== REQUEST ==
What you return should match the data word for word, minus the images.

== Records excerpted from a collection ==
_____

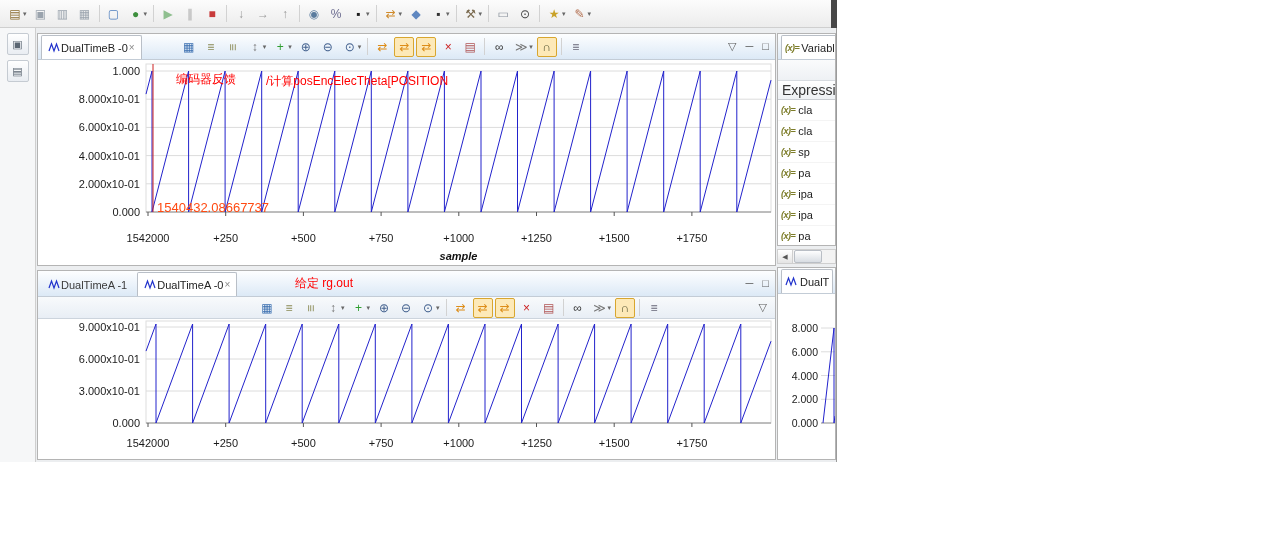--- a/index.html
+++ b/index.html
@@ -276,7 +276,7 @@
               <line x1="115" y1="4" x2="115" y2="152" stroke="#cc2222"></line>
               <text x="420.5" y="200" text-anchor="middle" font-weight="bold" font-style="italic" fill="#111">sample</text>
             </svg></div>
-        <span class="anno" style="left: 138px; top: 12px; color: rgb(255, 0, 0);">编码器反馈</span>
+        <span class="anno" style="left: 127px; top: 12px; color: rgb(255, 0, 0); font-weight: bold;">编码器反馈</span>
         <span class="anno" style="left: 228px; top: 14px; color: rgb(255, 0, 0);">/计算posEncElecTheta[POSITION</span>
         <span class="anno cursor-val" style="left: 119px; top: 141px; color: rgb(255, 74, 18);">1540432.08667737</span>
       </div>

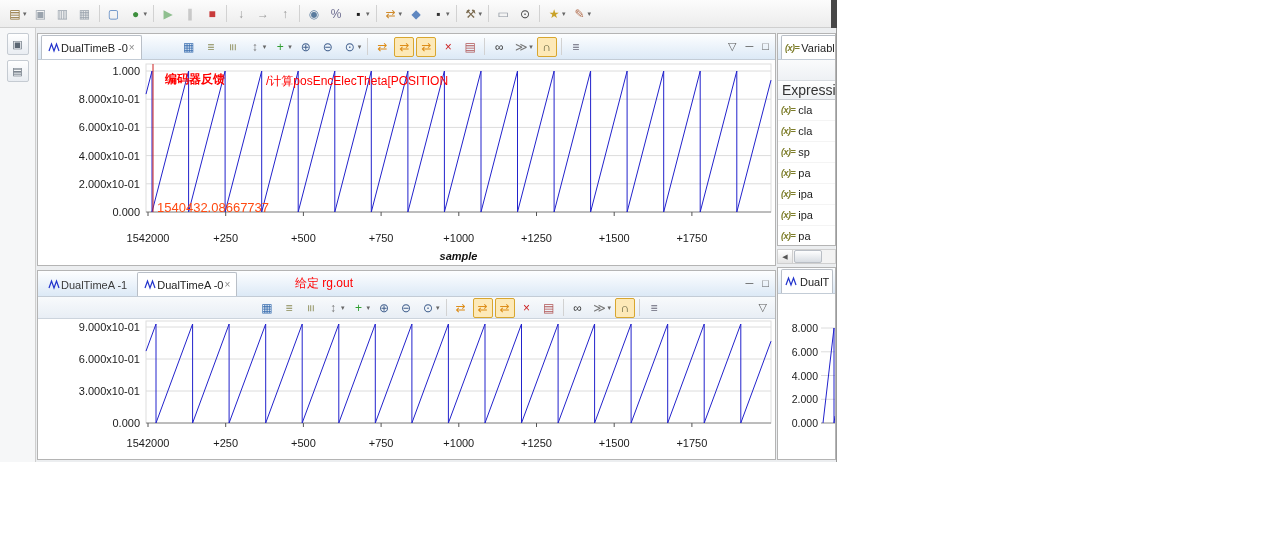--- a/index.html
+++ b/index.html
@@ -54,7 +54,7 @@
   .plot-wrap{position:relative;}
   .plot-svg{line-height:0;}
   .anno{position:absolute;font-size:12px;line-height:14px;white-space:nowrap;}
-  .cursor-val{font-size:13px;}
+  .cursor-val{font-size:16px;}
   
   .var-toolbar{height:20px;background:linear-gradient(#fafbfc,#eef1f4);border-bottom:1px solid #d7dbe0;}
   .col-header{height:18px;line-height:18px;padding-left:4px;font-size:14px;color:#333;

_____

== TASK RESULT ==
--- a/index.html
+++ b/index.html
@@ -276,7 +276,7 @@
               <line x1="115" y1="4" x2="115" y2="152" stroke="#cc2222"></line>
               <text x="420.5" y="200" text-anchor="middle" font-weight="bold" font-style="italic" fill="#111">sample</text>
             </svg></div>
-        <span class="anno" style="left: 138px; top: 12px; color: rgb(255, 0, 0);">编码器反馈</span>
+        <span class="anno" style="left: 127px; top: 12px; color: rgb(255, 0, 0); font-weight: bold;">编码器反馈</span>
         <span class="anno" style="left: 228px; top: 14px; color: rgb(255, 0, 0);">/计算posEncElecTheta[POSITION</span>
         <span class="anno cursor-val" style="left: 119px; top: 141px; color: rgb(255, 74, 18);">1540432.08667737</span>
       </div>

--- a/index.html
+++ b/index.html
@@ -54,7 +54,7 @@
   .plot-wrap{position:relative;}
   .plot-svg{line-height:0;}
   .anno{position:absolute;font-size:12px;line-height:14px;white-space:nowrap;}
-  .cursor-val{font-size:13px;}
+  .cursor-val{font-size:16px;}
   
   .var-toolbar{height:20px;background:linear-gradient(#fafbfc,#eef1f4);border-bottom:1px solid #d7dbe0;}
   .col-header{height:18px;line-height:18px;padding-left:4px;font-size:14px;color:#333;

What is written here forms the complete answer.